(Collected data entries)
####

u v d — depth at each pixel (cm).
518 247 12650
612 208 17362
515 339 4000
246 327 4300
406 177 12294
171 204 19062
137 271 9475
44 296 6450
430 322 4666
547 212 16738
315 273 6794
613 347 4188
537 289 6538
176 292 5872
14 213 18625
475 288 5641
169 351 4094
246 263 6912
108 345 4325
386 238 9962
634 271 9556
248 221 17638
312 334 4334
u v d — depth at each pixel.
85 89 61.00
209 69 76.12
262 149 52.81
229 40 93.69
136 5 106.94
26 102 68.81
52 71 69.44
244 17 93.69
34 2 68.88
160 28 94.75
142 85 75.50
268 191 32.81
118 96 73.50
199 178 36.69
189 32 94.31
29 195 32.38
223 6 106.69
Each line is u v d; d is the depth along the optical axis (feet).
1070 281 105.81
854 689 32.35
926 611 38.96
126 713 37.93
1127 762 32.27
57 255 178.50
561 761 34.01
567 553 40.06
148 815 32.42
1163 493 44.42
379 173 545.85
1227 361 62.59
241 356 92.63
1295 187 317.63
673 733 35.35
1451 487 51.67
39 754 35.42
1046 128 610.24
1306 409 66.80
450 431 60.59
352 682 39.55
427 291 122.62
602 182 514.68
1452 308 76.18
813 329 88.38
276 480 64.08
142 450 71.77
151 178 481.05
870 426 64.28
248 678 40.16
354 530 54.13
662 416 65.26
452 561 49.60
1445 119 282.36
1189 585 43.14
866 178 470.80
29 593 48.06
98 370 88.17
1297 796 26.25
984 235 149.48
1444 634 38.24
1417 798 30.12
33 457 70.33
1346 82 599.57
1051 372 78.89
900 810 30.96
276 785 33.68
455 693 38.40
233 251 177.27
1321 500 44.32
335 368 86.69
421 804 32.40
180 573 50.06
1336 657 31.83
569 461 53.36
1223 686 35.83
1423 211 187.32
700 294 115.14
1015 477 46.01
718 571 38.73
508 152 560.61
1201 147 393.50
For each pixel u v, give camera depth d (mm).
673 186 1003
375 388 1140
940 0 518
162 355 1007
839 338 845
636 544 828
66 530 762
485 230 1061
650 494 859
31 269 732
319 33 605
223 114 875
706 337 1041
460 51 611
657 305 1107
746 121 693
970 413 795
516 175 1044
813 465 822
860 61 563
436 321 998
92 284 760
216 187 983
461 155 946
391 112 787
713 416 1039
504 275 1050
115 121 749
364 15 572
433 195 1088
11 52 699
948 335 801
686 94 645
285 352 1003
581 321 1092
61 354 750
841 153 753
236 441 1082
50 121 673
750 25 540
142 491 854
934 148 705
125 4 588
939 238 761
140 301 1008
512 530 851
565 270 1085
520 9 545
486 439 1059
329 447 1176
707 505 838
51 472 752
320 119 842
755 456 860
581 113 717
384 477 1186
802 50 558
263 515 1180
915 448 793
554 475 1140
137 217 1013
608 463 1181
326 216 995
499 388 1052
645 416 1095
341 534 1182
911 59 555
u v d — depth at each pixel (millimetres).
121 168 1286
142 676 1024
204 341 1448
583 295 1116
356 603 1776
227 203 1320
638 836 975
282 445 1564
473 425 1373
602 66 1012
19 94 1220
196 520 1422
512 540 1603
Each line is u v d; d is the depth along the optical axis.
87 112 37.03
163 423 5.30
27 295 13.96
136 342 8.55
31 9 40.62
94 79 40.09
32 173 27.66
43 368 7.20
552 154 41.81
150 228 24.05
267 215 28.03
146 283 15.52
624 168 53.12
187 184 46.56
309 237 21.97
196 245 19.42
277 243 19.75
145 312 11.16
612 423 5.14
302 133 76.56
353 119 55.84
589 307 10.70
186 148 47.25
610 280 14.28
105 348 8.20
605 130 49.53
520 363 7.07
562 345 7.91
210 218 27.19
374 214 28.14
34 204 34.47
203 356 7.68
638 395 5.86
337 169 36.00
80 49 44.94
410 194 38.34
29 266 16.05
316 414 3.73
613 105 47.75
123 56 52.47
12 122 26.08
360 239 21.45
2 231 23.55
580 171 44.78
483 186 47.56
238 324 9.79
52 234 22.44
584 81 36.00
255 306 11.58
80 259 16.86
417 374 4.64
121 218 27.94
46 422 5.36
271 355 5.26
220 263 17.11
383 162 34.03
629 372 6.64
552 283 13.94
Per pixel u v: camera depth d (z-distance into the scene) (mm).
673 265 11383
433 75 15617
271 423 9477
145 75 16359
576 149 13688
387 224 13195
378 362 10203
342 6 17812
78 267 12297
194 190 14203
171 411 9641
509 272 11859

####

Task prompt
Starting at the line that has "282 445 1564" in the records above, restate word for word every line until the one that has "150 228 24.05", and include that one as well.

Exercise output
282 445 1564
473 425 1373
602 66 1012
19 94 1220
196 520 1422
512 540 1603
Each line is u v d; d is the depth along the optical axis.
87 112 37.03
163 423 5.30
27 295 13.96
136 342 8.55
31 9 40.62
94 79 40.09
32 173 27.66
43 368 7.20
552 154 41.81
150 228 24.05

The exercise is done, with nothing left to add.